Задание ▸ Перепишите дословно все строки списка ниже. Картинки в ответ не включайте.

[Записи с данными]
- - - -
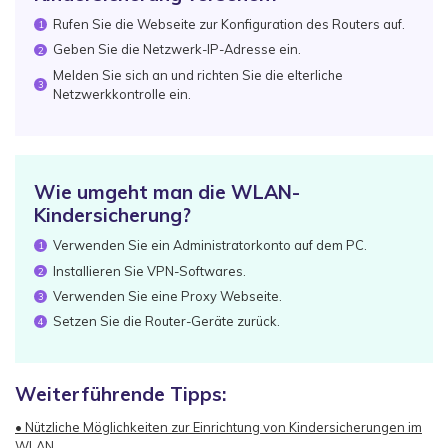
Rufen Sie die Webseite zur Konfiguration des Routers auf.
1
Geben Sie die Netzwerk-IP-Adresse ein.
2
Melden Sie sich an und richten Sie die elterliche
3
Netzwerkkontrolle ein.
Wie umgeht man die WLAN-
Kindersicherung?
Verwenden Sie ein Administratorkonto auf dem PC.
1
Installieren Sie VPN-Softwares.
2
Verwenden Sie eine Proxy Webseite.
3
Setzen Sie die Router-Geräte zurück.
4
Weiterführende Tipps:
• Nützliche Möglichkeiten zur Einrichtung von Kindersicherungen im
WLAN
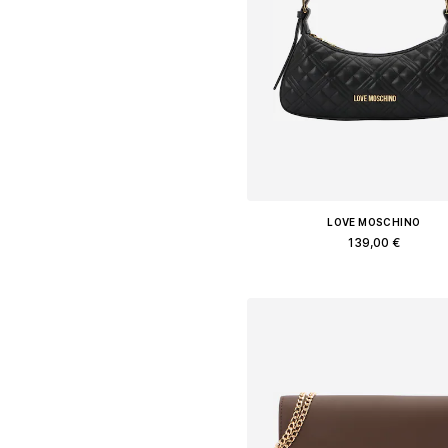
LOVE MOSCHINO
139,00 €
Доступные размеры: One Siz
Добавить в корзин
- - - -
Результат ▸
Rufen Sie die Webseite zur Konfiguration des Routers auf.
1
Geben Sie die Netzwerk-IP-Adresse ein.
2
Melden Sie sich an und richten Sie die elterliche
3
Netzwerkkontrolle ein.
Wie umgeht man die WLAN-
Kindersicherung?
Verwenden Sie ein Administratorkonto auf dem PC.
1
Installieren Sie VPN-Softwares.
2
Verwenden Sie eine Proxy Webseite.
3
Setzen Sie die Router-Geräte zurück.
4
Weiterführende Tipps:
• Nützliche Möglichkeiten zur Einrichtung von Kindersicherungen im
WLAN
LOVE MOSCHINO
139,00 €
Доступные размеры: One Siz
Добавить в корзин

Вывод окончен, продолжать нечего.